Plain-text document sources
____________________

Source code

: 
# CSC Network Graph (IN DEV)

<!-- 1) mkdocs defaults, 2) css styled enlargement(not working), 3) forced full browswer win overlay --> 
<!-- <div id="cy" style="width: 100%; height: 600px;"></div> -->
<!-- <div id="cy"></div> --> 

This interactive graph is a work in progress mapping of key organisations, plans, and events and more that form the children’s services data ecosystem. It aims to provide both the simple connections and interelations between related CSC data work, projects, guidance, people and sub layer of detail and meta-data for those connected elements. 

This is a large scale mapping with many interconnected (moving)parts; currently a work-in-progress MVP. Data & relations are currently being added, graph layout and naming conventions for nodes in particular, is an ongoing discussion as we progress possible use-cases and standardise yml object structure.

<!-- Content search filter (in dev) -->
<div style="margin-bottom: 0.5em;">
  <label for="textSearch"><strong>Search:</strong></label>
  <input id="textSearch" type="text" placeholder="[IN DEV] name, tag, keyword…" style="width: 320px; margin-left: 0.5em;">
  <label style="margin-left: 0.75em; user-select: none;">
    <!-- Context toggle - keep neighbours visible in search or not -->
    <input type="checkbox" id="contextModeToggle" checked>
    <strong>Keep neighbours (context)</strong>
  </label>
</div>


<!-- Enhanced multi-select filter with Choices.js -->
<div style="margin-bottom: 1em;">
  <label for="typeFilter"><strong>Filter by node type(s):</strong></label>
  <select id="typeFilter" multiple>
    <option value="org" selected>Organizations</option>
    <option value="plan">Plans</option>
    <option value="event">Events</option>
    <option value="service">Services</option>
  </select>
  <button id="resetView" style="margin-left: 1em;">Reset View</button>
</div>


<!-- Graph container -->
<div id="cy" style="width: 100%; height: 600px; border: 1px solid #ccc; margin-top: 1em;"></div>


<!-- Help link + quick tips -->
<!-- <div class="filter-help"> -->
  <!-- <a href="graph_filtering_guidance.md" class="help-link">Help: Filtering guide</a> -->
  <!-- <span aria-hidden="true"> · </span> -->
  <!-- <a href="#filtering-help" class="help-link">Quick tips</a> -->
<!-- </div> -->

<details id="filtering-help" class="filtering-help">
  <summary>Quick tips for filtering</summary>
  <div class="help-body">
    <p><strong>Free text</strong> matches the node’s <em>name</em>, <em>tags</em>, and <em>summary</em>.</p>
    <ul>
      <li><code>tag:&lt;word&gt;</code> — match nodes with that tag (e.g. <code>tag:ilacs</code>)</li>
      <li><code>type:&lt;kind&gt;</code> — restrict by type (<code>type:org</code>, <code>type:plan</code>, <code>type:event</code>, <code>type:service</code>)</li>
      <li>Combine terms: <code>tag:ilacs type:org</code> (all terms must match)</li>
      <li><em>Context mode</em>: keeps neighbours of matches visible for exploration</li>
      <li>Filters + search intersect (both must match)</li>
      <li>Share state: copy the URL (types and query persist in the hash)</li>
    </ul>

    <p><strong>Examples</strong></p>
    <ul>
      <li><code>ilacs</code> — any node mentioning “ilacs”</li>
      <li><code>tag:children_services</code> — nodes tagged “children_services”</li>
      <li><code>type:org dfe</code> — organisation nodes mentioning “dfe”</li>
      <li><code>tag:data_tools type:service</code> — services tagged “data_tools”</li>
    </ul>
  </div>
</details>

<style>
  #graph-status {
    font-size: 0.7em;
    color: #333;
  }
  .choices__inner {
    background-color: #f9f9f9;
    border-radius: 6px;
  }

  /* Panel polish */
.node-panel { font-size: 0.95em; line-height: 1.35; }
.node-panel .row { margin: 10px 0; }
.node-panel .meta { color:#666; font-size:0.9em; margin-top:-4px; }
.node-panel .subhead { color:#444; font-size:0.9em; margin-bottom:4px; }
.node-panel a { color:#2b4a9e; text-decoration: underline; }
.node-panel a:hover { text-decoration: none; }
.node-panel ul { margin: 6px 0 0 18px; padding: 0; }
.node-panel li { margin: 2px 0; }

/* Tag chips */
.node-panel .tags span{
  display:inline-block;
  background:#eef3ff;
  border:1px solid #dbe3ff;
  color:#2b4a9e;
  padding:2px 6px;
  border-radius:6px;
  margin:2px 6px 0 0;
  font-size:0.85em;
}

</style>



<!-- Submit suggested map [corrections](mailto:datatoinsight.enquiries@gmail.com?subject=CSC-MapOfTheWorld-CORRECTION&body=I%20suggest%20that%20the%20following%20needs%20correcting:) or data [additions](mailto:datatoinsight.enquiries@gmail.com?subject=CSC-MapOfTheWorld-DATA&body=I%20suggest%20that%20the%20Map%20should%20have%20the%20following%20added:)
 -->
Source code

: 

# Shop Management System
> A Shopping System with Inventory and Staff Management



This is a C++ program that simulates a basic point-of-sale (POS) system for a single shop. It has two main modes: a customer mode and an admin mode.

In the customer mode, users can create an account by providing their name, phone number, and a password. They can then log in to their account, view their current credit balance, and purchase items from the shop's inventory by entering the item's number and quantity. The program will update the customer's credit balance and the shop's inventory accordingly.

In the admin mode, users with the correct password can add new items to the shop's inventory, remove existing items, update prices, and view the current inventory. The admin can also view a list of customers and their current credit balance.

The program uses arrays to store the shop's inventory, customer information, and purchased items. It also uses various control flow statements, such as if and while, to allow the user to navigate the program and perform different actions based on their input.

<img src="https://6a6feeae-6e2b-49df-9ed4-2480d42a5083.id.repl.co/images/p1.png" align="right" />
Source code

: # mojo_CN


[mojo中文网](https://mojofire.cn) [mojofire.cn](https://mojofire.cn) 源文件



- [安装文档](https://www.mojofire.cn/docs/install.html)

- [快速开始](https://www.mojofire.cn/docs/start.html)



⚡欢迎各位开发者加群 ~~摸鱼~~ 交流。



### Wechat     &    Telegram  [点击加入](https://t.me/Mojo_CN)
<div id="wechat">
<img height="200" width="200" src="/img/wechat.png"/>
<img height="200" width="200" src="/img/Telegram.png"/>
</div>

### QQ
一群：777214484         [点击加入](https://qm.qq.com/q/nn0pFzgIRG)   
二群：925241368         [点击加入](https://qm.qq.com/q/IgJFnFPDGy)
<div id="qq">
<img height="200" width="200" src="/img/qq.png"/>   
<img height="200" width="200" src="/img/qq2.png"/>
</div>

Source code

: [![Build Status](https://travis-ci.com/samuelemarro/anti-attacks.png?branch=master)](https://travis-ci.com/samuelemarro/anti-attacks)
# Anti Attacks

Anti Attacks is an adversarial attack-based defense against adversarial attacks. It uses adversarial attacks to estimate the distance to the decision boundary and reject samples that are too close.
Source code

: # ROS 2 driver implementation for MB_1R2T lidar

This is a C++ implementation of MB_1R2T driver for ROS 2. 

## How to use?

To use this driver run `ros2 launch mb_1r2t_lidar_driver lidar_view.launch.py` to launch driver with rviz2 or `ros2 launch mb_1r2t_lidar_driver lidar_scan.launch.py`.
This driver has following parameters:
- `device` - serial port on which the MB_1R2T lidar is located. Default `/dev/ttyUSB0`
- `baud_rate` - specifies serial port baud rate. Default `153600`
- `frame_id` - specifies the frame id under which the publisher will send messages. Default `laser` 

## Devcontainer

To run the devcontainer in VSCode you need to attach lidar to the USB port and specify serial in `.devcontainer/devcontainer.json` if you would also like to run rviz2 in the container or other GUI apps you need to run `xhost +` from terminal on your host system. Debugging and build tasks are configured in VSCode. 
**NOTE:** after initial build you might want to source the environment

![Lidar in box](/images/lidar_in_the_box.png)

____________________

Directive: Every line above with the word "name" is to be copied out.

Exercise solution:
  <input id="textSearch" type="text" placeholder="[IN DEV] name, tag, keyword…" style="width: 320px; margin-left: 0.5em;">
    <p><strong>Free text</strong> matches the node’s <em>name</em>, <em>tags</em>, and <em>summary</em>.</p>
In the customer mode, users can create an account by providing their name, phone number, and a password. They can then log in to their account, view their current credit balance, and purchase items from the shop's inventory by entering the item's number and quantity. The program will update the customer's credit balance and the shop's inventory accordingly.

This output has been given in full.